There have been recent articles in The Telegraph this week which have highlighted national shortages within the NHS. They included the usual staff shortages, this time midwives; but one incredibly sad article stood out, which was concerned with the tragic death of a 73-year-old gentleman, who collapsed at home in Hartlepool after almost 2 hours wait for an ambulance.
His death prompted an inquest and basically the outcome was that although the gentleman did indeed die of natural causes; it also found that he may have been saved if the emergency ambulance had reached him sooner.
On the day of his death, the gentleman had complained of feeling generally unwell to his wife, who promptly called his GP. The GP arrived and did examine him, but could not find anything seriously wrong. The GP did offer to send him to hospital, which the gentleman refused.

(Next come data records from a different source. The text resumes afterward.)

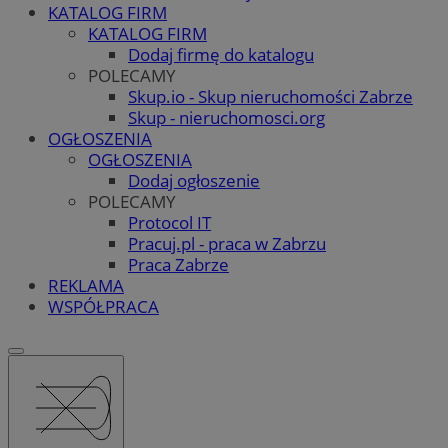
KATALOG FIRM
KATALOG FIRM
Dodaj firmę do katalogu
POLECAMY
Skup.io - Skup nieruchomości Zabrze
Skup - nieruchomosci.org
OGŁOSZENIA
OGŁOSZENIA
Dodaj ogłoszenie
POLECAMY
Protocol IT
Pracuj.pl - praca w Zabrzu
Praca Zabrze
REKLAMA
WSPÓŁPRACA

However, later on that day he collapsed in his home, prompting his carer to call 999. Unfortunately, he was not deemed to be a “red” emergency and was allocated a 60 minute response time.
An ambulance did arrive approximately 2 hours later, but it was a St John’s ambulance with minimally trained staff. They did recognise the seriousness of the situation and promptly call a rapid response vehicle and ambulance, with an eight minute response time. However, the gentleman went into cardiac arrest and despite attempts to revive him, he was pronounced dead soon after.
The dispatch manager for the north-east ambulance service stated at the inquest that on that particular day, the ambulance service were experience high level of urgent calls and they were also hit by delays in admitting patients to hospital due to lack of available beds. A response that did not appear to go down to well with the coroner who ruled that the gentleman had died of natural causes – his underlying heart disease, but his death was aggravated by a “lack of timely and appropriate medical intervention”.
A tragedy that may well have been avoided had the ambulance arrived within the 60 minute response time allocated.